ВЫБРАННЫЙ ОТРЫВОК
/---
Члены же комиссии, оставаясь вне диктата генерального секретаря, обнародовали согласованный в комиссии проект решения. Еще более независимым от диктата Горбачева стало массовое движение в Прибалтике за осуждение сговора, выраженного в секретных протоколах. Живая цепочка, соединившая 23 августа 1989 г. – в день 50-летия “пакта Молотова-Риббентропа” – Таллинн, Ригу и Вильнюс, обозначила более высокий этап борьбы республик Прибалтики за свое понимание истории. А поскольку официальная Москва хранила молчание по поводу сговора 1939 г., острие борьбы стало поворачиваться против центра и всего образования “СССР”, да и накал самой борьбы приобрел более высокую температуру, будто бы поднятую пламенем свечей в руках участников “живой цепочки”.

Так, с интервалом в один год, вторая упущенная возможность повести события за собой обернулась тем, что центр оказался в хвосте очистительного процесса. К сожалению, и это была не последняя из упущенных возможностей использовать дискуссию по секретным протоколам не во вред, а на пользу союзного государства. Следующая упущенная возможность была связана с ограниченным пониманием смысла всего решения о признании и осуждении секретных протоколов.

Когда весной 1989 г. активизировалась полемика вокруг вопроса о сговоре Гитлера со Сталиным, довольно скоро стало ясно, что для какой-то части инициаторов дискуссии главным был не поиск исторической точности, а использование осуждения секретных протоколов в качестве рычага, опрокидывающего решения 1940 г. о вхождении Прибалтики в состав СССР. С этим, в частности, было связано требование признания недействительным “пакта Молотова-Риббентропа” с самого начала, то есть с момента заключения. Таким путем предполагалось отменить действие всех актов 1939 – 1941 гг., поскольку, дескать, они вытекают из признанного недействительным секретного протокола.
\---
ЗАДАНИЕ 1
Процитируйте дословно отрывок о секретных протоколах 1939 года от «Так, с интервалом» до «осуждении секретных протоколов.».
ЗАДАНИЕ 2
Допишите текст о секретных протоколах 1939 года, начав сразу после его последнего предложения.

СПИСОК МАТЕРИАЛОВ
/---
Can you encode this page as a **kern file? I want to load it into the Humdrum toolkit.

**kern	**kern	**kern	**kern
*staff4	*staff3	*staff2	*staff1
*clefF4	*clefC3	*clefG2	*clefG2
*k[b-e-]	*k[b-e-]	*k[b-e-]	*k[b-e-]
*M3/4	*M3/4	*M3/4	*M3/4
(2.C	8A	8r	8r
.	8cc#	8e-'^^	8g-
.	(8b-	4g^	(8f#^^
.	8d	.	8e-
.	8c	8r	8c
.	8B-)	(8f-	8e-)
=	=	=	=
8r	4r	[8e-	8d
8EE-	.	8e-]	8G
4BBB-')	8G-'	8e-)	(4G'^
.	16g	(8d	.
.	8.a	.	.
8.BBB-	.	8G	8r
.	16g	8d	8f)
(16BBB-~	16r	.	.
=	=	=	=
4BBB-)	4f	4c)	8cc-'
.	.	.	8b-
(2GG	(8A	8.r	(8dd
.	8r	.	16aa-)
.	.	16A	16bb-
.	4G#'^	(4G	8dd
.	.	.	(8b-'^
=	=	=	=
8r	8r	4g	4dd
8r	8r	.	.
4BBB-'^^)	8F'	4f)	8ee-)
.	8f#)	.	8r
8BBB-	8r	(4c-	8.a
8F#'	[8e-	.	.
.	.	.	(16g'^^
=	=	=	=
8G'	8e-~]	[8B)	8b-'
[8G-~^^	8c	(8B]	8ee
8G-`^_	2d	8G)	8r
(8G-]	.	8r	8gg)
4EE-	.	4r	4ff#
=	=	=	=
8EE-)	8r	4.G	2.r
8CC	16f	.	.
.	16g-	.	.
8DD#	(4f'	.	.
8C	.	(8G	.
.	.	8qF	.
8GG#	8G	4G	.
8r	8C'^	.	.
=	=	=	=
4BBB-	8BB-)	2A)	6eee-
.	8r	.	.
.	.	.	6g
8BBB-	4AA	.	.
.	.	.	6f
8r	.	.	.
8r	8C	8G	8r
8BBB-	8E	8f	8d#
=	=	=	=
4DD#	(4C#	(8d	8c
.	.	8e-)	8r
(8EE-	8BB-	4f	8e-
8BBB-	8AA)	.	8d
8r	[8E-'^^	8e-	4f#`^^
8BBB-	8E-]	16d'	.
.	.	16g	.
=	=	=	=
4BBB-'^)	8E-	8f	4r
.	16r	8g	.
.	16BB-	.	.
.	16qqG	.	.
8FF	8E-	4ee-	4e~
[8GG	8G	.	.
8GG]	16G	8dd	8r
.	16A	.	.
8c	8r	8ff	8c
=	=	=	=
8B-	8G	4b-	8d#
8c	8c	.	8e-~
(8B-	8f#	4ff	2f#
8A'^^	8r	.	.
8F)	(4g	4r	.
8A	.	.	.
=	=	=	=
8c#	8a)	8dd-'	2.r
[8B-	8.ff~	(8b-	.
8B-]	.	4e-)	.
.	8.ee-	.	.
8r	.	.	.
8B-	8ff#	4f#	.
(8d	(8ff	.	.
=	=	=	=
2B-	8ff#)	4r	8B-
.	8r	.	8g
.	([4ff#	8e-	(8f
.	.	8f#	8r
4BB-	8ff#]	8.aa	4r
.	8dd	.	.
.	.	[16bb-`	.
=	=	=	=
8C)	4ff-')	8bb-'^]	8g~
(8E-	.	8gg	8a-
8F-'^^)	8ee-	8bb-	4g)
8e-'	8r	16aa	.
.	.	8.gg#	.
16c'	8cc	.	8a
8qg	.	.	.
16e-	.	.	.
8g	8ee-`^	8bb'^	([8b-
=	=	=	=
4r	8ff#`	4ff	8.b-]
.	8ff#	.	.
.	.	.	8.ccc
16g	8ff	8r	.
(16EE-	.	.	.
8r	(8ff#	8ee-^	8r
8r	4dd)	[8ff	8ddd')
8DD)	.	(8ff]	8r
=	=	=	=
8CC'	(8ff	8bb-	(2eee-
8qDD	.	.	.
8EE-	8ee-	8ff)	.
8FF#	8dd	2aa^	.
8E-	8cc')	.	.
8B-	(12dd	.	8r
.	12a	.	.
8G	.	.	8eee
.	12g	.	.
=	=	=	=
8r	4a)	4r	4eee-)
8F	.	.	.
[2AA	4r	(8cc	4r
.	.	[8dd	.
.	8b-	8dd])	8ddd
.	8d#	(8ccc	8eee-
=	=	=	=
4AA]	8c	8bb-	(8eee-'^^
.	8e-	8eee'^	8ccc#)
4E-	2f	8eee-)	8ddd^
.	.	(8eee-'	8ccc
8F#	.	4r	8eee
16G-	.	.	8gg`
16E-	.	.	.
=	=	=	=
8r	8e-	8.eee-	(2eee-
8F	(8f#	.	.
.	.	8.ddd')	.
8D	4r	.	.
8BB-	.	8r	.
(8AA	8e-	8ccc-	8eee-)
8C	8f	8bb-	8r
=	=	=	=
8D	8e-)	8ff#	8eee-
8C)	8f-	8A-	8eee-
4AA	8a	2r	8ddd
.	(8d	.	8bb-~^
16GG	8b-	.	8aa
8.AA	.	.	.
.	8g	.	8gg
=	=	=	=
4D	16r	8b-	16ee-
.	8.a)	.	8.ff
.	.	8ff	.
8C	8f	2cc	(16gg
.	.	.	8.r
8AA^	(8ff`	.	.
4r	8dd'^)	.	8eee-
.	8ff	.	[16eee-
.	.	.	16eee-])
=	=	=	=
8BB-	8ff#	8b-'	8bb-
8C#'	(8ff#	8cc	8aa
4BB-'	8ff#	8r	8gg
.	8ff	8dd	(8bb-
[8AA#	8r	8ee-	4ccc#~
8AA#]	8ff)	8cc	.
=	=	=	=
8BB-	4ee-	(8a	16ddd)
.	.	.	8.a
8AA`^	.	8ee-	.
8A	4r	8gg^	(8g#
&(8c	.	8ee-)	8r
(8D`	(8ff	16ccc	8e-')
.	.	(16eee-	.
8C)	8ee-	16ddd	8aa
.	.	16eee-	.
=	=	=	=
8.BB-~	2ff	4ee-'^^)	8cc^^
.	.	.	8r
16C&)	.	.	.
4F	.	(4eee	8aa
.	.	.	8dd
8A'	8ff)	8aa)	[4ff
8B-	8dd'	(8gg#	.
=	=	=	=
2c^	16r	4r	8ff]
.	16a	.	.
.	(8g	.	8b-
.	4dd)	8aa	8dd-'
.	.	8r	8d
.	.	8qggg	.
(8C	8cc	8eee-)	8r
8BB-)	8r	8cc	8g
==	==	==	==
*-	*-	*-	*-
\---
ОТВЕТ К ЗАДАНИЮ 1
Так, с интервалом в один год, вторая упущенная возможность повести события за собой обернулась тем, что центр оказался в хвосте очистительного процесса. К сожалению, и это была не последняя из упущенных возможностей использовать дискуссию по секретным протоколам не во вред, а на пользу союзного государства. Следующая упущенная возможность была связана с ограниченным пониманием смысла всего решения о признании и осуждении секретных протоколов.

ОТВЕТ К ЗАДАНИЮ 2
Не вдаваясь в юридическую обоснованность такого подхода, следует сказать о его политических производных. По сути дела, всю сложность отношений республик с Союзом, между крупными социальными и национальными силами в республиках он сводил к простому противопоставлению оккупированных и оккупантов. За бортом оставались поколения людей, родившихся за минувшие полвека, для которых Прибалтика была

стр. 80


родиной. Сбрасывались со счетов новые реалии, которые могли быть выявлены только путем референдума или другого волеизъявления общества, а не осуждением прошлой политики. Логика осложнявшейся политической жизни требовала рассматривать решения по 1939 году не как самоцель, а как промежуточный этап в борьбе за будущее решений 1940 года, то есть по вопросу о пребывании Прибалтики в составе СССР. Поэтому даже прибалтийские участники комиссии говорили о целесообразности продлить ее полномочия для рассмотрения проблем 1940 года.

Когда же комиссия по 1939 году подошла к завершению своей работы, то лидеры движения за независимость Прибалтики поняли, что в их интересах рассматривать решения по секретным протоколам в качестве заключительного аккорда всей дискуссии, и прекратили разговоры о продлении мандата комиссии. Таким образом, они получали свободу маневра в интерпретации смысла осуждения “пакта Молотова-Риббентропа” и могли трактовать его как отказ от актов 1940 года.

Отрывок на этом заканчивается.